Any idea how to resolve this without dropping const is much appreciated.

Solution

  • The issue here is that since void foo(B<T> &x)const; is const qualified, It would have to const qualify the object you are calling the function on. This isn't as exactly as a match as template<class F> void foo(F f); provides as it doesn't need to do that const qualification. That is why it is used for both calls.

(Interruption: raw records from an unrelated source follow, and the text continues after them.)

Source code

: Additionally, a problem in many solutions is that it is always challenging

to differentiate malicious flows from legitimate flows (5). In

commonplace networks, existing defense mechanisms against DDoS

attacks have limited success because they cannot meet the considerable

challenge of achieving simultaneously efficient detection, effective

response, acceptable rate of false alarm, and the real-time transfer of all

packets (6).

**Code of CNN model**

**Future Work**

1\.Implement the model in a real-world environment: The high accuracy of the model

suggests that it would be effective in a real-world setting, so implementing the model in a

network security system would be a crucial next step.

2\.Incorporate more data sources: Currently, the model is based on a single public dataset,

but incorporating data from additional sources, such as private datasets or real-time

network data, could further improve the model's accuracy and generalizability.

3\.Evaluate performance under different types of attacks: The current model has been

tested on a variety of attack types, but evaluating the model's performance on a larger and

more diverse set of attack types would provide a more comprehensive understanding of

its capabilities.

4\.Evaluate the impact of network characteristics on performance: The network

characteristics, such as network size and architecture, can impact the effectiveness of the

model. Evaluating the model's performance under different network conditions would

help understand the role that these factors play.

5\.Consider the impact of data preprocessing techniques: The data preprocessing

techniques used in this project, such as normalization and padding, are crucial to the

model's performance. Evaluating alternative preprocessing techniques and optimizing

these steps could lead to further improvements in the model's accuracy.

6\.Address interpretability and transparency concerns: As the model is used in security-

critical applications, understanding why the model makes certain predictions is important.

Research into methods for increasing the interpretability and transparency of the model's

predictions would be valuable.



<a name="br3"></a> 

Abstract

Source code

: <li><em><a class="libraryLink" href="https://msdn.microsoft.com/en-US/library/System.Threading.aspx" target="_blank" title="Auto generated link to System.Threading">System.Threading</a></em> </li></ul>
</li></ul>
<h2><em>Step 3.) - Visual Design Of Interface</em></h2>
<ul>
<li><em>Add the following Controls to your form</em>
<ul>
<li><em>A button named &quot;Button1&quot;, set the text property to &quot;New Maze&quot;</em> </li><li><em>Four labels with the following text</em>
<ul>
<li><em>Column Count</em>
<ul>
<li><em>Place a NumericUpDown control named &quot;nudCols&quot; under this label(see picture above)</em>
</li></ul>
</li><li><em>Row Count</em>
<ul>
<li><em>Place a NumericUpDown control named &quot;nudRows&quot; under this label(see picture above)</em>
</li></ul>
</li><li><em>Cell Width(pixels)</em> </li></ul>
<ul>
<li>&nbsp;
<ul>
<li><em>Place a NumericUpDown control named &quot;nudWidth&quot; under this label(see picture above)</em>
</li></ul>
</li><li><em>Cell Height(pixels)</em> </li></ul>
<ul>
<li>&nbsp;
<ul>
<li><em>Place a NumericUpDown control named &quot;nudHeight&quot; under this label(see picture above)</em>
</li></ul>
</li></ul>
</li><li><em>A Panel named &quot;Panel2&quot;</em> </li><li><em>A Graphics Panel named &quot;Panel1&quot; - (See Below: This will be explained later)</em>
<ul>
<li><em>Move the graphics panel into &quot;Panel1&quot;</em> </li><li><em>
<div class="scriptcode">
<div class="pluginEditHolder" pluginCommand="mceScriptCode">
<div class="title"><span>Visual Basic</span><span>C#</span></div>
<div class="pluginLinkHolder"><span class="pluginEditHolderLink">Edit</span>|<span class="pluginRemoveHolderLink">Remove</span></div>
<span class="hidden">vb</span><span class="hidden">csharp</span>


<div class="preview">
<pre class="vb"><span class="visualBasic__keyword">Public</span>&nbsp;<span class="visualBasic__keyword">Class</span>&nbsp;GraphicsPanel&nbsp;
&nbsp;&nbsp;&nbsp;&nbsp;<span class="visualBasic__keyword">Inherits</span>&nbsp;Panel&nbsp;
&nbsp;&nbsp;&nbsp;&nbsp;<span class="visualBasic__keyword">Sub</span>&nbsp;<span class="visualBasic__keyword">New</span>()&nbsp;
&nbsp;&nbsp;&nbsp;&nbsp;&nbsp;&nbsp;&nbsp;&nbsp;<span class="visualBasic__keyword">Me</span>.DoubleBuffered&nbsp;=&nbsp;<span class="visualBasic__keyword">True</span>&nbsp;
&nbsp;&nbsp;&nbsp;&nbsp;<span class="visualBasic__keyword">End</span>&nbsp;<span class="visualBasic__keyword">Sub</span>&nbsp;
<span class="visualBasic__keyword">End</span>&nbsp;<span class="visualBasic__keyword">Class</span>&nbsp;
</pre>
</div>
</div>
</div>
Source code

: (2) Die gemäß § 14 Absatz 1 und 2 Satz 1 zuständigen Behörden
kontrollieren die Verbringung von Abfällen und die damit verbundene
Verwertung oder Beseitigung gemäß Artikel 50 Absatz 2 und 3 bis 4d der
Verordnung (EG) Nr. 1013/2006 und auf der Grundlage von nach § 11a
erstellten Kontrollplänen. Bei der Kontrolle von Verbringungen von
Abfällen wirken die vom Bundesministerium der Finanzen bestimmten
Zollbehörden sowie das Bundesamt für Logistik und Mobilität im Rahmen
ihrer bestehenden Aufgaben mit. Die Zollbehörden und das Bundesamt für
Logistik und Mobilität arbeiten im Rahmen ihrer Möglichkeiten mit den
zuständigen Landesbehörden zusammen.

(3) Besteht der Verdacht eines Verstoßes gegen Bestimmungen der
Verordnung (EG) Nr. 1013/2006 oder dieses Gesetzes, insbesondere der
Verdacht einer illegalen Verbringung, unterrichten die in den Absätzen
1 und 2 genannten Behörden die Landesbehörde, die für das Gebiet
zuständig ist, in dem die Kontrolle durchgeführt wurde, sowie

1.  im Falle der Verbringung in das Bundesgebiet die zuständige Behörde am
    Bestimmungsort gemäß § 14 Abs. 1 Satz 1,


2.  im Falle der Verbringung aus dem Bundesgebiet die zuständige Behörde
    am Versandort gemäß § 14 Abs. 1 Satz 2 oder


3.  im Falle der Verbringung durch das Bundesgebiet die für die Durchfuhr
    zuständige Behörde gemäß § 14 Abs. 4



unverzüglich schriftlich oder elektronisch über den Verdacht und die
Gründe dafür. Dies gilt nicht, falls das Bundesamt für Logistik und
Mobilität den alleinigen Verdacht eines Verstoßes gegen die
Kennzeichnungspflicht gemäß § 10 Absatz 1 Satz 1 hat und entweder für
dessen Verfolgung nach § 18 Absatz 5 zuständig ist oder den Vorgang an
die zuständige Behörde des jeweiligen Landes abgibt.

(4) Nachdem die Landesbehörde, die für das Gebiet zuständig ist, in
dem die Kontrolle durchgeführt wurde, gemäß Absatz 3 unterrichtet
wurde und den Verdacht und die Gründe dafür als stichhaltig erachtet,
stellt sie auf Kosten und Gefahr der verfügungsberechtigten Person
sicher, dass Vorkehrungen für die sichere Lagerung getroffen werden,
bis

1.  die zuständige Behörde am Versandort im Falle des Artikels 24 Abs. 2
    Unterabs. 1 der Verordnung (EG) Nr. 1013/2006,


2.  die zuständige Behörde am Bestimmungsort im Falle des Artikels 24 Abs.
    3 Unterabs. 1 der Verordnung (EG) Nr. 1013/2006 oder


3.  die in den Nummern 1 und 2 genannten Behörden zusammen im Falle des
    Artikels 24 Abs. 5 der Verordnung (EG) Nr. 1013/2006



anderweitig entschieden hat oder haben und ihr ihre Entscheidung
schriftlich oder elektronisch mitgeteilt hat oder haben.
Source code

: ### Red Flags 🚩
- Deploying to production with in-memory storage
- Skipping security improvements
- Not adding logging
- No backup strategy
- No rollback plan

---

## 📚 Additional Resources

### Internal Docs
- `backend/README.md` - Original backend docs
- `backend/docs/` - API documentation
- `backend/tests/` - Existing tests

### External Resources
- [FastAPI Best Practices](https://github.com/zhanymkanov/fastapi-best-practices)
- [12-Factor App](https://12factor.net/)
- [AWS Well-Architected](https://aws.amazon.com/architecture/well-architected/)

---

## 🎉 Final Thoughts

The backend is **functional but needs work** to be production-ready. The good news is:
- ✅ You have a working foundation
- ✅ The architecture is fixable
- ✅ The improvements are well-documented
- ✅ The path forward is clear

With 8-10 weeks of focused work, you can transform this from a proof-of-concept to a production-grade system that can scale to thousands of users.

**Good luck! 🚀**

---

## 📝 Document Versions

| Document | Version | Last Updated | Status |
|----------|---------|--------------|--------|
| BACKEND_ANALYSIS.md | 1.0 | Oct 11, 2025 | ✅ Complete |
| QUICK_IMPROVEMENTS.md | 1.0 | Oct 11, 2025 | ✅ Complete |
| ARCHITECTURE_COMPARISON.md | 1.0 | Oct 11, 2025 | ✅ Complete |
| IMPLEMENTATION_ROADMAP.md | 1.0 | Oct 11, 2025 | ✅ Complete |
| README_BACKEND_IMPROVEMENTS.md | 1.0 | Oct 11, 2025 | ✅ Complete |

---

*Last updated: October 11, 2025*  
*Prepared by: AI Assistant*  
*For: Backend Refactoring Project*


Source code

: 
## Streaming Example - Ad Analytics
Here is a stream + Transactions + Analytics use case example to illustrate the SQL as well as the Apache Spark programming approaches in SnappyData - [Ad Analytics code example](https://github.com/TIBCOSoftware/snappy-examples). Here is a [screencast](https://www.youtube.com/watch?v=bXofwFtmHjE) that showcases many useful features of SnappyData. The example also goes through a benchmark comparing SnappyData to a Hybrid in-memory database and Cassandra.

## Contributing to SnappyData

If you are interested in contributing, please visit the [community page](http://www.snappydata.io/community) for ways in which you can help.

    You can fix this by also const qualifying the template version like:

    #include <iostream>
using namespace std;
template<class T>
class B{
public:
  void foo(B<T> &x)const;
  template<class F> void foo(F f)const;
};
template<typename T> void B<T>::foo(B<T> &x)const{cout<<"foo_B"<<endl;}
template<typename T> template<typename F> void B<T>::foo(F f)const{cout<<"foo_F"<<endl;}
int main(){
  B<int> a;
  B<int> b;
  b.foo(a);
  b.foo([](){;});
  return(0);
}

    Which will print

    foo_B
foo_F

    Another option would be to use SFINAE to constrain the template version from excepting B<T>'s. That would look like

    #include <iostream>
using namespace std;
template<class T>
class B{
public:
  void foo(B<T> &x)const;
  template<class F, std::enable_if_t<!std::is_same_v<B<T>, F>, bool> = true> 
  void foo(F f);
};
template<typename T> void B<T>::foo(B<T> &x)const{cout<<"foo_B"<<endl;}
template<typename T> template<class F, std::enable_if_t<!std::is_same_v<B<T>, F>, bool>>  
void B<T>::foo(F f){cout<<"foo_F"<<endl;}
int main(){
  B<int> a;
  B<int> b;
  b.foo(a);
  b.foo([](){;});
  return(0);
}

    and has the same output as the first example.